What we don't promise
Charger availability isn't real-time. We don't know if a stall is occupied or out of service. We default to CCS connectors — if your car only does CHAdeMO, treat the picks as a starting point. The cost and time are estimates, not guarantees.
Charging data attribution: © Open Charge Map contributors, licensed under CC BY-SA 4.0.
Common questions about EV trip energy
Plain-language answers to the questions we hear most — each one backed by the exact multiplier from the formulas table.
How much extra energy does each passenger add?
About 2.5% per 100 kg of extra weight (passengers + luggage). Four adults plus a weekend's worth of luggage is roughly 8% more than driving alone.
Does driving at 130 km/h really use more energy than 100 km/h?
Yes — about 25% more. Aerodynamic drag rises with the square of speed: our model multiplies by 1.08 at 100 km/h and 1.35 at 130 km/h relative to the 90-km/h baseline.
How much range do EVs lose with a roof box?
10–15% on motorway speeds. The added frontal area roughly doubles drag at 100+ km/h. We model roof boxes, trailers, and bike racks as separate drag categories.
What does 'available kWh' actually mean?
Your usable battery × starting battery percentage × (1 − degradation). A 75 kWh Tesla Model 3 at 80% start with 8% battery degradation has 75 × 0.80 × 0.92 = 55.2 kWh available for the trip.

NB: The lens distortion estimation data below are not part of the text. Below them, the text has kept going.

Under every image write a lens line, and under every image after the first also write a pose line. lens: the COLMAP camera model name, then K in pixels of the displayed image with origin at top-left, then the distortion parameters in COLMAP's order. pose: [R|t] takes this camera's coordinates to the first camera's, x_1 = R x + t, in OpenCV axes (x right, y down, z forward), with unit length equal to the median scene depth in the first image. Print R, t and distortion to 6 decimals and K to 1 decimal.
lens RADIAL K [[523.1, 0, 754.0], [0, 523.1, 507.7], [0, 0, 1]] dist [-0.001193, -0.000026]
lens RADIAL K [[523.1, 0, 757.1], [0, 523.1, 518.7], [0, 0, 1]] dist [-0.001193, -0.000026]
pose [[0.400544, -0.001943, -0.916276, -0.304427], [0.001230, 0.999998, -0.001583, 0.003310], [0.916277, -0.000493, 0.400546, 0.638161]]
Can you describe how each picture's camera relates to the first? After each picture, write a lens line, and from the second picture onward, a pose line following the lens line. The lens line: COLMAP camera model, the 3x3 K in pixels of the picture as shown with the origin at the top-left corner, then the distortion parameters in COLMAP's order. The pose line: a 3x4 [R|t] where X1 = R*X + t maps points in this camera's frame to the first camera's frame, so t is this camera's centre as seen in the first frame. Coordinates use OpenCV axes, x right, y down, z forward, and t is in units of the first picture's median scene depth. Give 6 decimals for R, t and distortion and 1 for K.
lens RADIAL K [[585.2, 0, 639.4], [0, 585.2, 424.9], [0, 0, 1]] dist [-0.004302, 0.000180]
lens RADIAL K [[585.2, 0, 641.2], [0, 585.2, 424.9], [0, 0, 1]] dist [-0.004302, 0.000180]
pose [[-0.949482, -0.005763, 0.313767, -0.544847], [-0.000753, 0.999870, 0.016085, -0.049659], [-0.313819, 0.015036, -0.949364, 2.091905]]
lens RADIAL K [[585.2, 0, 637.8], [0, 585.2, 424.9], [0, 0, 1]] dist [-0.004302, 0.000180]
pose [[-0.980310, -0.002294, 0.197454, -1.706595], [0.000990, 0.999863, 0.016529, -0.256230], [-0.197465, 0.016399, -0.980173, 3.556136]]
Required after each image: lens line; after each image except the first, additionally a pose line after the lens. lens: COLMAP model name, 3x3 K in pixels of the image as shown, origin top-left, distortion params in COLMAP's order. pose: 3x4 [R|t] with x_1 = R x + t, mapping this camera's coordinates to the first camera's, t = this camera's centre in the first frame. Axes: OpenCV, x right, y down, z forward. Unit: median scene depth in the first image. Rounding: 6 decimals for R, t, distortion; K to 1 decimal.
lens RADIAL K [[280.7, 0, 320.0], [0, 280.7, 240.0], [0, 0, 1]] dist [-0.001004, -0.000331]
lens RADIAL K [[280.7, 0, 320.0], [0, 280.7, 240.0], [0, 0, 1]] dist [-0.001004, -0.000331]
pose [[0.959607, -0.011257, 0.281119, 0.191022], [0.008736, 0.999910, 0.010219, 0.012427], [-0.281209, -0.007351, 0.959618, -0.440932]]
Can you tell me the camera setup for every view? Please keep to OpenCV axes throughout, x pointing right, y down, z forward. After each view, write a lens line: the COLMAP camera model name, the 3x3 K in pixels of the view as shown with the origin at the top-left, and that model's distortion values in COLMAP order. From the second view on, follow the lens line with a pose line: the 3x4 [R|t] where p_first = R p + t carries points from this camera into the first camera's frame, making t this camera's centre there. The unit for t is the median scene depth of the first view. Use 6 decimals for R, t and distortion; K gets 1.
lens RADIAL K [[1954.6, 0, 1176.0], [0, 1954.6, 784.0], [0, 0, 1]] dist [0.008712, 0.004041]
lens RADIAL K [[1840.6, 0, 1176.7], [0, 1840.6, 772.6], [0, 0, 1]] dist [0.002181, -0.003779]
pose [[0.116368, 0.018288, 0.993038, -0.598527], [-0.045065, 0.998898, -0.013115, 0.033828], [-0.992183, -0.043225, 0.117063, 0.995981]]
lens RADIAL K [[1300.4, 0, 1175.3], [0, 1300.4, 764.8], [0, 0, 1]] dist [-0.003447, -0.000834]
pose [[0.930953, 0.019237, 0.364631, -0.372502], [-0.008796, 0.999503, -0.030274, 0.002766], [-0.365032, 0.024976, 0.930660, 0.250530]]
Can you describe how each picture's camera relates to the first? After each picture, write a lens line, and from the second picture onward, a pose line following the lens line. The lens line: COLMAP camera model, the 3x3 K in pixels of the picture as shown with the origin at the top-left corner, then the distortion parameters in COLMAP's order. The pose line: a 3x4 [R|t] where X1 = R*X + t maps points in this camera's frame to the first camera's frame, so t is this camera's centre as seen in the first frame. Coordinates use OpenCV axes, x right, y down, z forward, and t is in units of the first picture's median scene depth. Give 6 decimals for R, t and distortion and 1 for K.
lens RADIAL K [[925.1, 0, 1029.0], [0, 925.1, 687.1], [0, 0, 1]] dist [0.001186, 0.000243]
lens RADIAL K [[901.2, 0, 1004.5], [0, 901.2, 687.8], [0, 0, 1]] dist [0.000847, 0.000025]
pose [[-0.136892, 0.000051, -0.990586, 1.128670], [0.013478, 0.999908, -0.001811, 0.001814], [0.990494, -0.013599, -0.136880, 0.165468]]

Why three numbers instead of one?
Real consumption varies ±12% with driving style, wind, tire pressure, and other factors we can't measure in advance. The realistic figure is the median; the optimistic and conservative bookends mark that confidence band.
How fresh is the weather data?
We average historical temperatures from Open-Meteo over the last three years by season — not today's forecast. The model assumes a typical day for that month, not a specific cold snap or heat wave.
How accurate are charging stop suggestions?
Deterministic — same inputs always pick the same chargers. We walk the route kilometre-by-kilometre, draining the battery using the same per-segment math, and snap to the nearest compatible Open Charge Map charger when battery hits your reserve threshold (default 10%).
What data sources does EVStrada use?
OpenRouteService for routing and SRTM 90-m elevation; Open-Meteo for seasonal temperatures; OpenStreetMap for map tiles; the OpenEV catalog (1,200+ EVs) calibrated against EV-Database community averages. Methodology + multiplier tables are public at /formulas.